--- start Provided passage ---
IBM Spyre Accelerator unleashing innovation

IBM (NYSE: IBM) has announced the imminent general availability of the IBM Spyre Accelerator, an AI accelerator that prioritises the security and resilience of core workloads while facilitating low-latency inferencing to support generative and agentic AI use cases. IBM declared the Spyre Accelerator’s availability in IBM z17, LinuxONE 5, and Power11 systems earlier this year. Spyre will be generally available for IBM z17 and LinuxONE 5 systems on October 28, and for Power11 servers in early December.

The current IT landscape is transitioning from conventional logic workflows to agentic AI inferencing. AI agents necessitate real-time system responsiveness and low-latency inference. IBM acknowledged the necessity for mainframes and servers to operate AI models in conjunction with the most demanding enterprise applications while maintaining high throughput. In order to satisfy this requirement, clients require AI inferencing hardware that preserves the security and resilience of essential data, transactions, and applications while enabling generative and agentic AI. The accelerator is also designed to allow clients to maintain mission-critical data on-premises in order to reduce risk and improve operational and energy efficiency.

The IBM Spyre Accelerator is a testament to the robustness of IBM’s research-to-product pipeline, as it integrates enterprise-grade development from IBM Infrastructure with groundbreaking innovation from the IBM Research AI Hardware Centre. Spyre, which was initially introduced as a prototype processor, was refined through rapid iteration, which included cluster deployments at IBM’s Yorktown Heights campus and collaborations with the University of Albany’s Centre for Emerging Artificial Intelligence Systems.
--- end Provided passage ---
--- start Data section ---
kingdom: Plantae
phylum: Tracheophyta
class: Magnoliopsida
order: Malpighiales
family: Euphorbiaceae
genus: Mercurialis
--- end Data section ---
▸ **Stated exercise 1**
In the Spyre Accelerator announcement, when does Spyre become generally available for Power11 servers?
▸ **Stated exercise 2**
Using the Spyre Accelerator announcement, explain why the accelerator is designed to let clients keep mission-critical data on-premises.
▸ **Stated exercise 3**
Write the next part of the Spyre Accelerator announcement.
The listing has no connection to the Spyre Accelerator announcement.

▸ **Exercise output 1**
In early December.

▸ **Exercise output 2**
Keeping mission-critical data on-premises is meant to reduce risk. It is also meant to improve operational and energy efficiency.

▸ **Exercise output 3**
The IBM Research prototype has been transformed into an enterprise-grade product that is suitable for use in IBM Z, LinuxONE, and Power systems. Currently, the Spyre Accelerator is a commercial system-on-a-chip that contains 25.6 billion transistors and 32 individual accelerator processors. Each Spyre is affixed on a 75-watt PCIe card, which enables the clustering of up to 48 cards in an IBM Z or LinuxONE system or 16 cards in an IBM Power system to scale AI capabilities. This is achieved through the use of 5nm node technology.

“One of our key priorities has been advancing infrastructure to meet the demands of new and emerging AI workloads,” said Barry Baker, COO, IBM Infrastructure & GM, IBM Systems. “With the Spyre Accelerator, we’re extending the capabilities of our systems to support multi-model AI – including generative and agentic AI. This innovation positions clients to scale their AI-enabled mission-critical workloads with uncompromising security, resilience, and efficiency, while unlocking the value of their enterprise data.”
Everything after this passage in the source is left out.